In [46]:
import math
import pandas as pd
import numpy as np
from nltk.translate.bleu_score import corpus_bleu
from sklearn.utils import shuffle
import nltk
import tensorflow as tf
from tensorflow import keras
from keras.layers import Input, LSTM, Dense
from keras.models import Model
from sklearn.model_selection import train_test_split

### Loading the Dataset
Here we load the data from the `dataset.csv` file (generated in the other script)

In [32]:
def load_data():
    return pd.read_csv('data/dataset.csv')

### Data pre-processing
Transform to lower, remove the new line and the punctuation

In [33]:
def lower_data(data):
    return data.str.lower()

▸ **WHAT TO WORK ON**
A: Repeat the stretch of the notebook excerpt from "### Loading the" through "return data.str.lower()".
B: Using the notebook excerpt, explain what the load_data function reads and where that file comes from. Answer in one to three sentences.
C: Write the next part of the notebook excerpt, starting after its final line.
The data that comes next is from a different source than the notebook excerpt.

▸ **GIVEN ENTRIES**
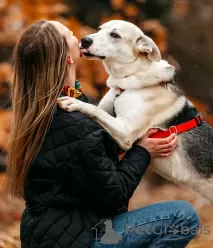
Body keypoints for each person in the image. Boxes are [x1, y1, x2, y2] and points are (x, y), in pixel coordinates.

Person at [6, 20, 200, 248]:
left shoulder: (50, 107)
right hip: (80, 240)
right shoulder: (71, 119)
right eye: (70, 35)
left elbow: (87, 159)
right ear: (68, 57)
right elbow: (114, 195)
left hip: (55, 234)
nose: (81, 37)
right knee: (183, 216)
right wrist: (142, 152)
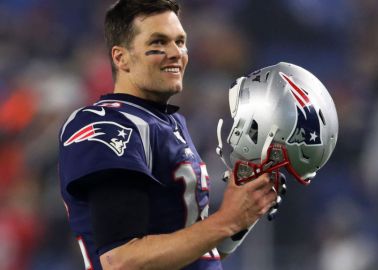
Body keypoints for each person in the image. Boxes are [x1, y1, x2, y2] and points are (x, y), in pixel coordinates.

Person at [58, 0, 278, 269]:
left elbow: (191, 253)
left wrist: (243, 216)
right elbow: (121, 260)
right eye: (158, 43)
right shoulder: (109, 122)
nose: (175, 53)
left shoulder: (171, 122)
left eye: (180, 42)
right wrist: (227, 220)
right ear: (121, 57)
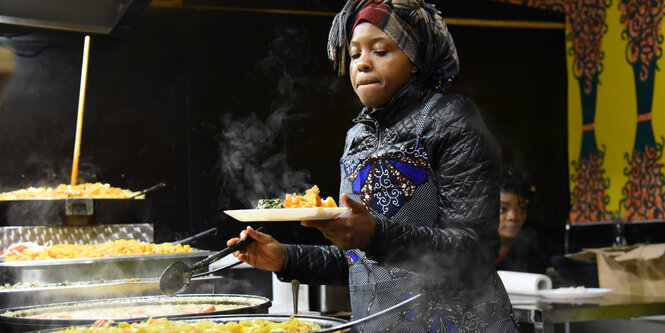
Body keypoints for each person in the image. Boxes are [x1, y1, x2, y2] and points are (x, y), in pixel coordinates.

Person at [228, 1, 520, 331]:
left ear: (414, 61)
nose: (362, 64)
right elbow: (361, 260)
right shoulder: (358, 137)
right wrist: (287, 258)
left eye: (380, 51)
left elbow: (474, 253)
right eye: (354, 55)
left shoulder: (452, 121)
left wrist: (376, 233)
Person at [495, 165, 547, 273]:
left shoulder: (531, 250)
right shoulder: (473, 250)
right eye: (503, 209)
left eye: (521, 209)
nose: (513, 217)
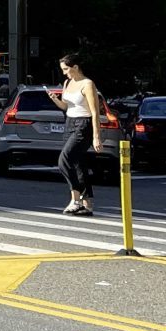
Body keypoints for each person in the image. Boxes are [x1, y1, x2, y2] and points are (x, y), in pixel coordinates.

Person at [46, 53, 103, 215]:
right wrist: (56, 100)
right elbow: (66, 107)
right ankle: (87, 204)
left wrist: (96, 136)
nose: (64, 73)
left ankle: (75, 198)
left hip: (83, 125)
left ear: (75, 67)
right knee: (78, 164)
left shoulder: (87, 84)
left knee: (64, 160)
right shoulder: (67, 82)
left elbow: (95, 112)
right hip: (69, 123)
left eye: (66, 69)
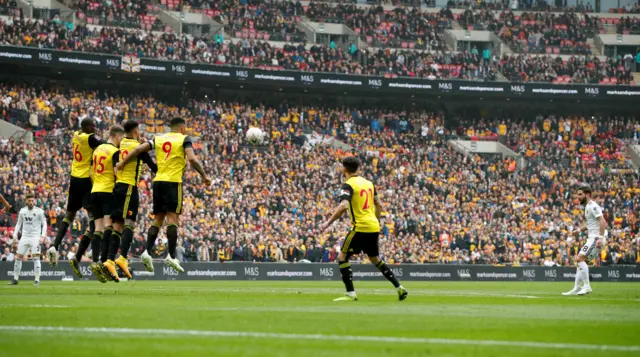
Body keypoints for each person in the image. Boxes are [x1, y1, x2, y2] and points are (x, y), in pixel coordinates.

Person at [115, 117, 211, 273]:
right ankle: (171, 256)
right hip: (173, 182)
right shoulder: (183, 138)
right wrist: (204, 176)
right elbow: (192, 158)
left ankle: (146, 252)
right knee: (173, 219)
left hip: (158, 182)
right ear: (182, 128)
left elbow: (139, 150)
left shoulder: (159, 138)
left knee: (158, 219)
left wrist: (122, 162)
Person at [320, 156, 408, 301]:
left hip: (360, 227)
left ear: (345, 169)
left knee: (342, 258)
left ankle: (350, 293)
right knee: (374, 259)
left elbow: (343, 206)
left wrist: (327, 223)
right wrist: (376, 220)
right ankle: (399, 288)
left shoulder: (348, 185)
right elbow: (379, 204)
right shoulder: (369, 183)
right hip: (373, 226)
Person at [48, 118, 102, 268]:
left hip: (74, 178)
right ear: (86, 126)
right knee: (94, 217)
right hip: (85, 180)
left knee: (69, 214)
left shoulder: (75, 135)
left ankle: (55, 246)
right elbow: (103, 145)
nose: (95, 128)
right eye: (92, 126)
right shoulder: (88, 137)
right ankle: (93, 255)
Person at [107, 120, 156, 280]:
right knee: (130, 223)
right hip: (129, 188)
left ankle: (109, 260)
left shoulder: (119, 145)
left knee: (117, 225)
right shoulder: (137, 147)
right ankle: (122, 258)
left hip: (117, 187)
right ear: (136, 131)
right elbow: (153, 166)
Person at [90, 125, 125, 282]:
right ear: (117, 137)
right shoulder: (114, 151)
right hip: (107, 191)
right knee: (109, 227)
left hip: (94, 190)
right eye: (121, 139)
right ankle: (104, 262)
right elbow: (117, 172)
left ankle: (95, 261)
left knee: (98, 228)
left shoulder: (97, 149)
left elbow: (91, 172)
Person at [563, 183, 609, 296]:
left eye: (580, 194)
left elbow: (603, 221)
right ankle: (577, 288)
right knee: (580, 261)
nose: (578, 197)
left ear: (587, 194)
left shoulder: (593, 206)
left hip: (596, 238)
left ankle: (587, 287)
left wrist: (600, 237)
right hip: (593, 238)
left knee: (580, 259)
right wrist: (579, 230)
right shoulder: (587, 207)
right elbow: (590, 223)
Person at [9, 194, 47, 286]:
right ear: (26, 201)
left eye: (32, 201)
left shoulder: (39, 211)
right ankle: (15, 279)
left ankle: (37, 279)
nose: (31, 202)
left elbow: (44, 224)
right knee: (18, 258)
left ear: (34, 201)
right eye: (29, 201)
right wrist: (15, 235)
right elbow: (18, 224)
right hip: (24, 237)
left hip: (35, 238)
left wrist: (42, 236)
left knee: (36, 258)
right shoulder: (22, 211)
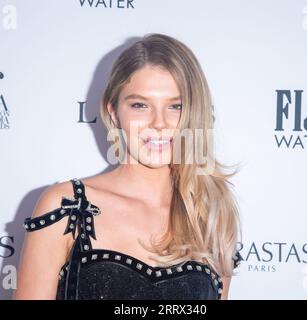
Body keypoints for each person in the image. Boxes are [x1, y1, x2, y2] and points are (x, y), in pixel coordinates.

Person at [14, 33, 242, 300]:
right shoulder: (67, 207)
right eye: (140, 105)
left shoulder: (211, 215)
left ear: (196, 112)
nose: (159, 123)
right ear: (113, 111)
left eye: (175, 106)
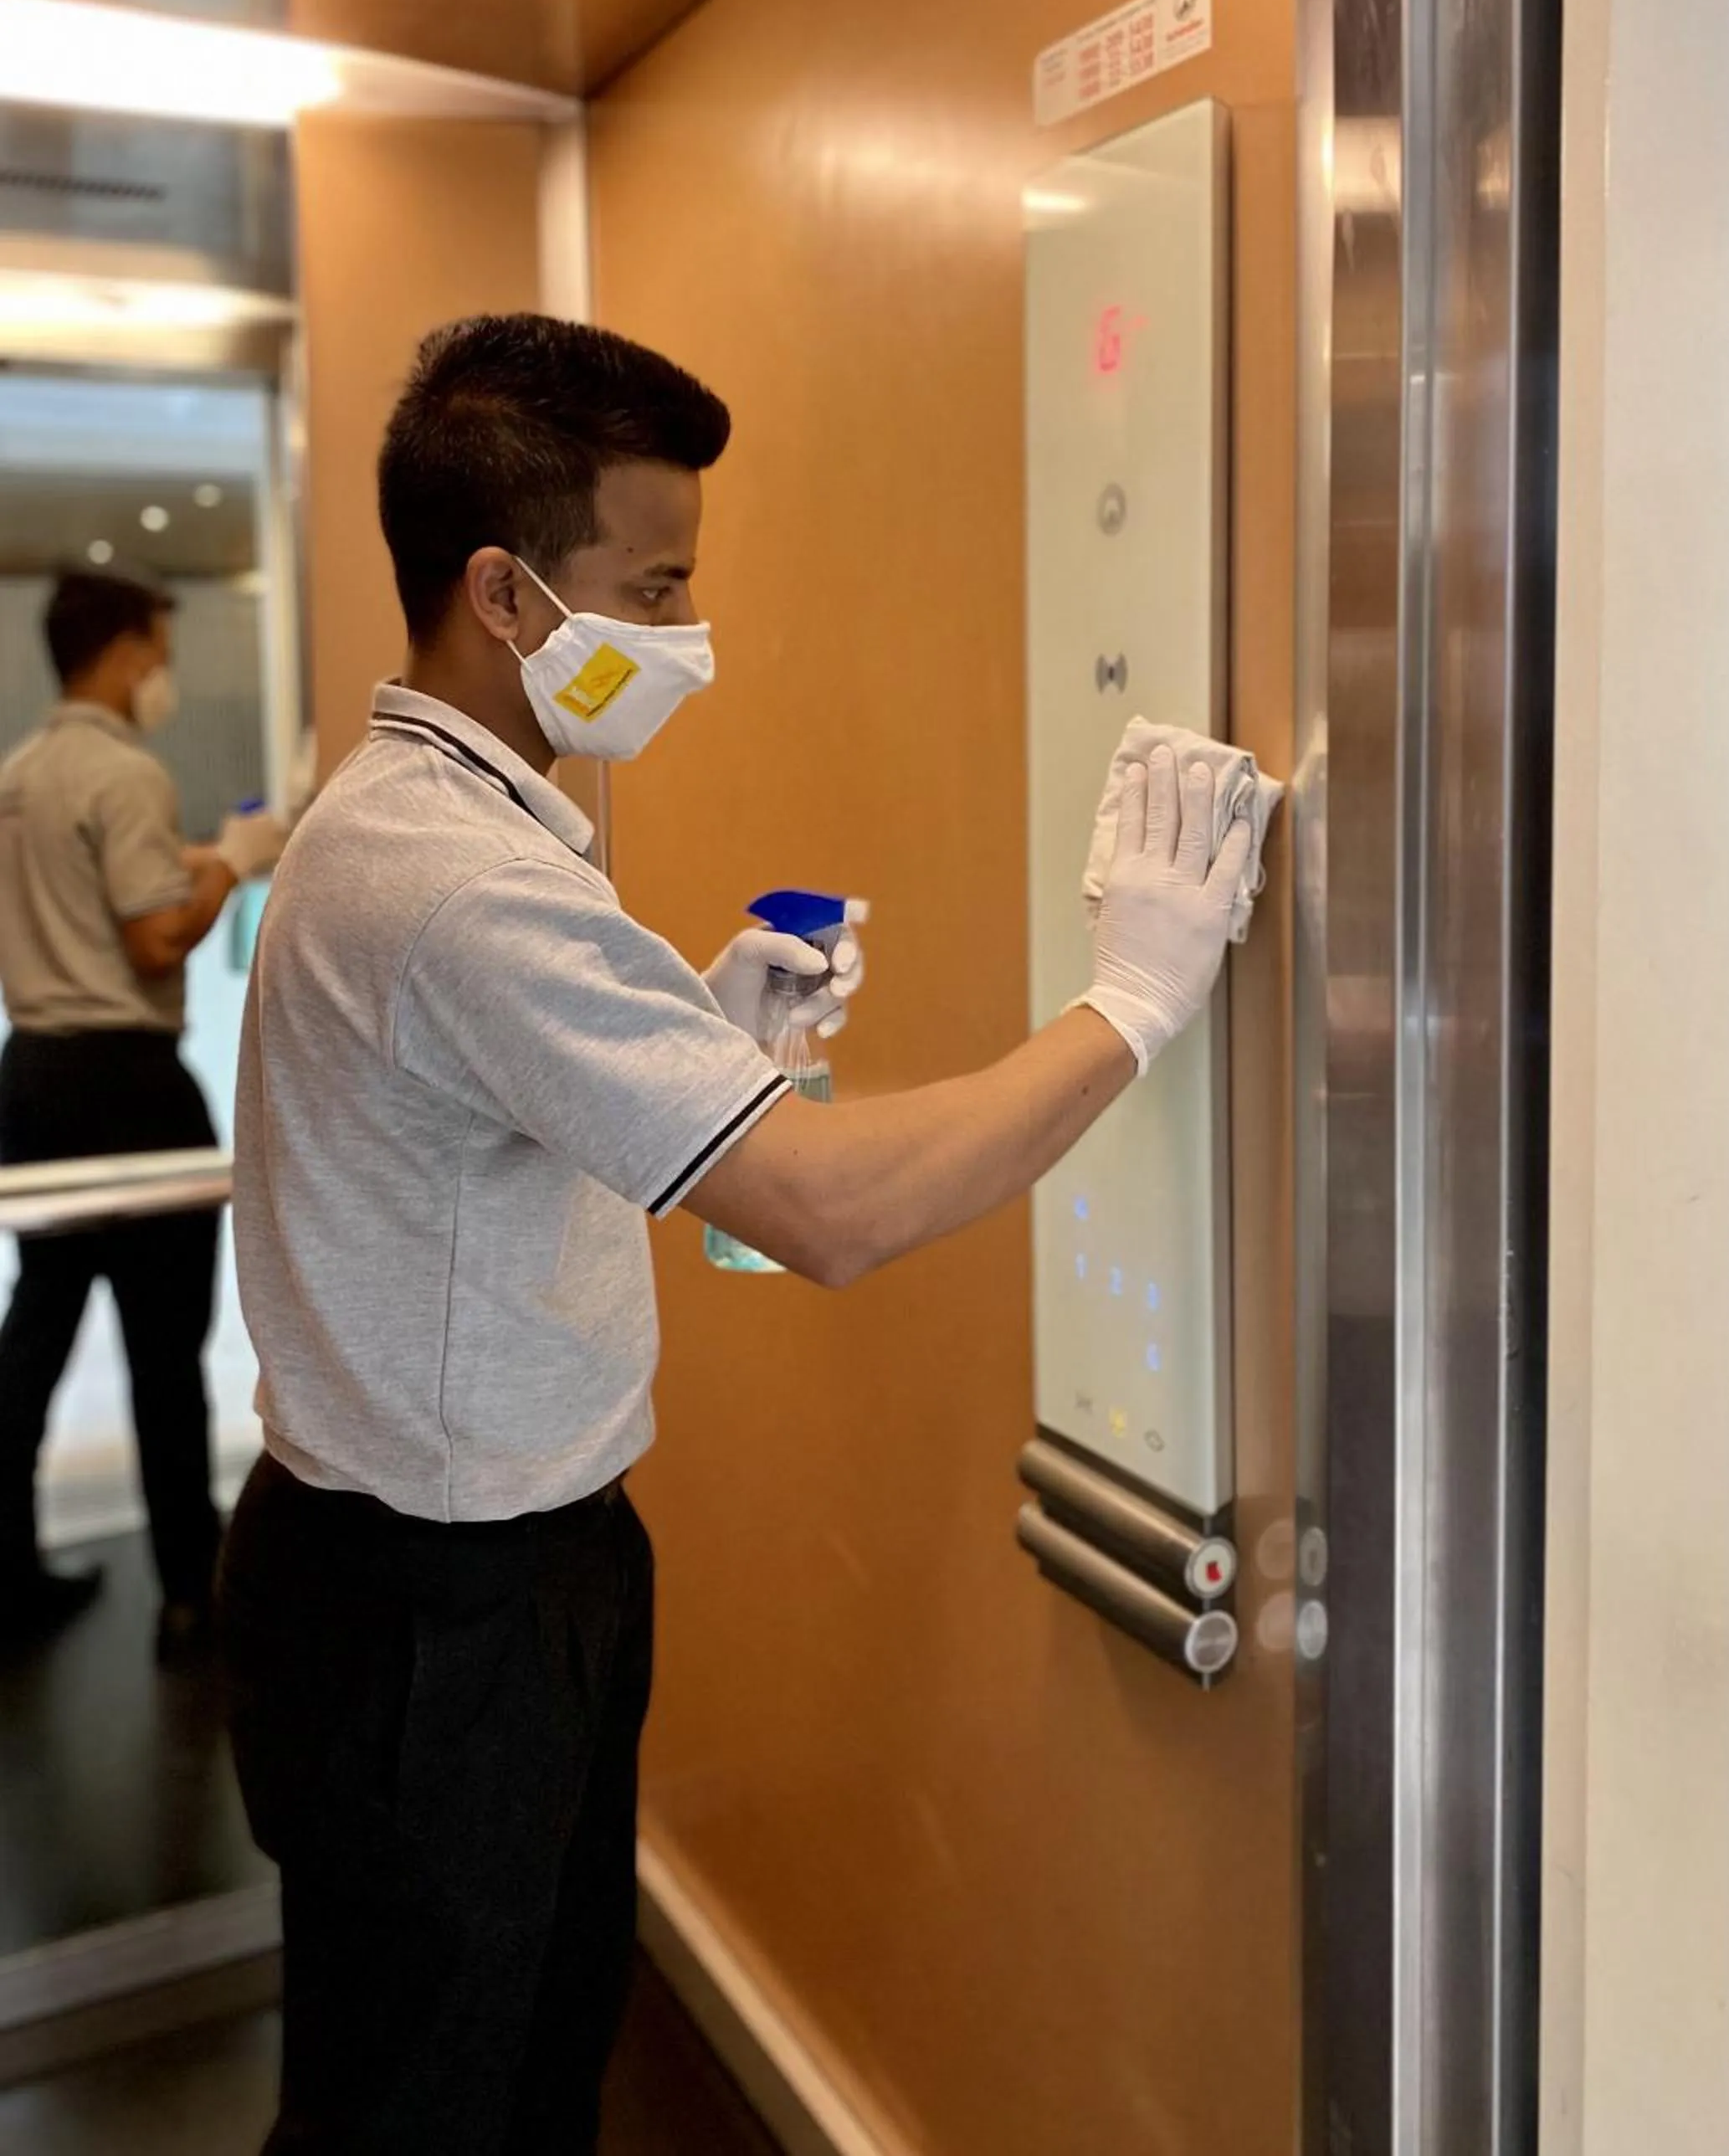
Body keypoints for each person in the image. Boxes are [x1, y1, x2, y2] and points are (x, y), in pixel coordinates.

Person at [219, 314, 1251, 2155]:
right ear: (506, 595)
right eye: (657, 583)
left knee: (528, 2050)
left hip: (489, 1572)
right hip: (434, 1619)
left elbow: (476, 1148)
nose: (691, 635)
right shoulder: (452, 879)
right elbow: (828, 1218)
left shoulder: (450, 825)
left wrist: (686, 1047)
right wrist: (1135, 1002)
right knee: (426, 2106)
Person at [0, 567, 286, 1661]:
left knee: (36, 1330)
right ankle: (188, 1599)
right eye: (162, 652)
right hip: (126, 1080)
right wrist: (237, 868)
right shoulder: (124, 775)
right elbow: (154, 942)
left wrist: (198, 866)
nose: (164, 676)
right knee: (166, 1348)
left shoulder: (19, 774)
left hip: (31, 1073)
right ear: (122, 649)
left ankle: (8, 1572)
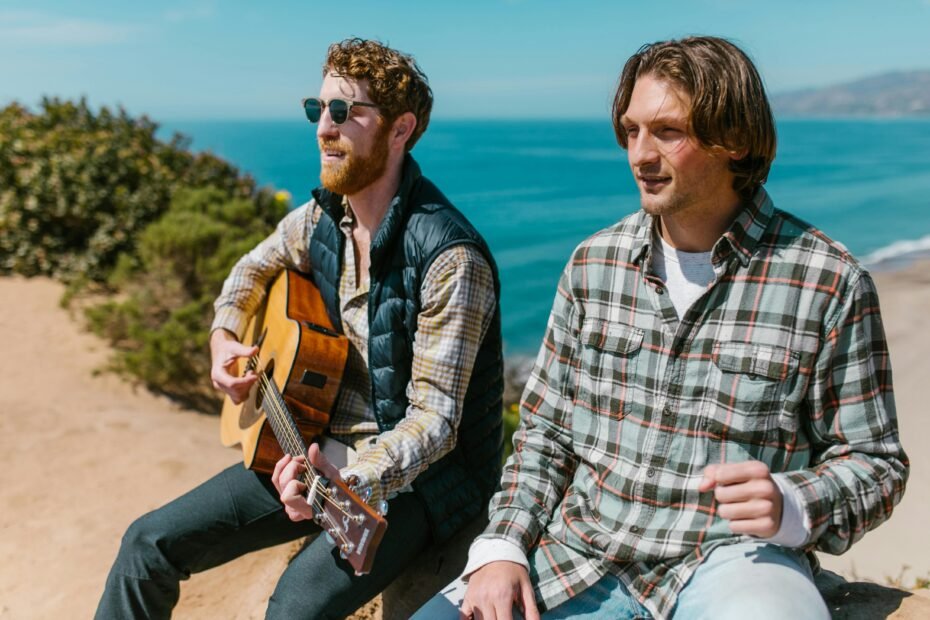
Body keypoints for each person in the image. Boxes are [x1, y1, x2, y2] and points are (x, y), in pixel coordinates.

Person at [414, 36, 908, 620]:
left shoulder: (828, 280)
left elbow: (876, 461)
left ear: (737, 141)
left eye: (668, 132)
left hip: (736, 562)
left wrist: (793, 502)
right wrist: (502, 548)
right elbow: (544, 436)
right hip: (578, 553)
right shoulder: (592, 265)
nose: (640, 155)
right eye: (631, 131)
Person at [97, 38, 504, 619]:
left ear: (400, 130)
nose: (324, 129)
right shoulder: (324, 218)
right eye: (319, 110)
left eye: (345, 112)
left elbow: (435, 422)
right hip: (308, 441)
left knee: (293, 608)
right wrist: (223, 337)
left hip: (418, 483)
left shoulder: (448, 258)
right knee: (146, 544)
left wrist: (351, 477)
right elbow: (249, 271)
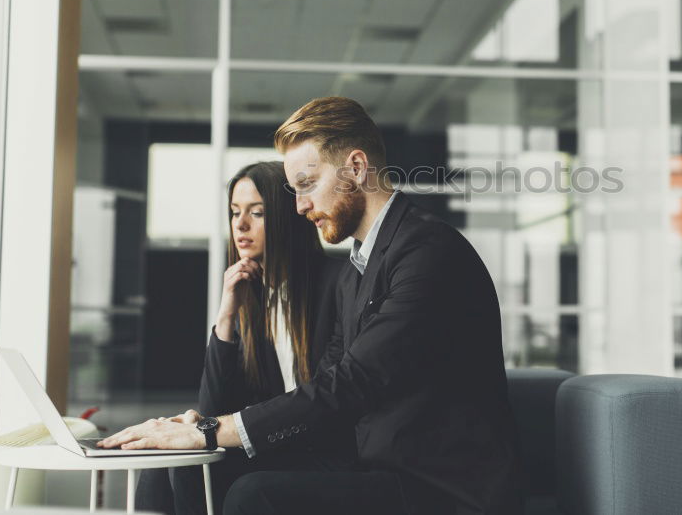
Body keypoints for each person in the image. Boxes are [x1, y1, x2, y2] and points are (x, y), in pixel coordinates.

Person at [103, 97, 523, 515]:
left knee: (253, 495)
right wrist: (199, 430)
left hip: (439, 487)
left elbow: (352, 381)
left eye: (307, 184)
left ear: (356, 168)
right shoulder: (360, 268)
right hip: (375, 466)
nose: (300, 205)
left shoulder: (427, 253)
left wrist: (215, 430)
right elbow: (327, 380)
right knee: (176, 466)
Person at [132, 161, 352, 515]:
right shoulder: (252, 295)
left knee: (205, 475)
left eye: (258, 213)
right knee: (164, 461)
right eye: (235, 212)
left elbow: (326, 402)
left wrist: (212, 429)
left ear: (287, 217)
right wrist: (227, 315)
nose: (241, 224)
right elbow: (215, 406)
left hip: (323, 453)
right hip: (275, 448)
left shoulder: (337, 283)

▸ **ANSWERS PROVIDED**
A:
### Loading the Dataset
Here we load the data from the `dataset.csv` file (generated in the other script)

In [32]:
def load_data():
    return pd.read_csv('data/dataset.csv')

### Data pre-processing
Transform to lower, remove the new line and the punctuation

In [33]:
def lower_data(data):
    return data.str.lower()

B: The load_data function reads the file data/dataset.csv into a pandas DataFrame with pd.read_csv. The excerpt says this dataset.csv file was generated in the other script.

C:
def clean_data(data):
    return data.str.replace(',', ' ,')                \
                .str.replace('.',' . ', regex=False)  \
                .str.replace('?',' ?', regex=False)   \
                .str.replace(r"[^a-zA-Z0-9?'.,]+",' ',regex=True)

def get_data():
    data = load_data()
    for column in data.columns:    
        data[column] = lower_data(data[column])
        data[column] = clean_data(data[column])
    return shuffle(data)

### Data analysis
Mean sentence length and standard deviation of sentence length

In [35]:
def print_data_analysis(data):
    print('Central tendency, dispersion and shape of questions’s distribution')
    print(data['question'].str.len().describe().apply(lambda x: format(x, 'f')))
    print('-'*100)
    print('Central tendency, dispersion and shape of answers’s distribution')
    print(data['answer'].str.len().describe().apply(lambda x: format(x, 'f')))

In [36]:
#print_data_analysis(dataset)

In [37]:
def remove_outliers(data):
    return data[(data['question'].str.len() < 100) & (data['answer'].str.len() < 200)]

def padd_data(data):
    data['question'] = data['question'].apply(lambda x: f"<start>{x}<end>")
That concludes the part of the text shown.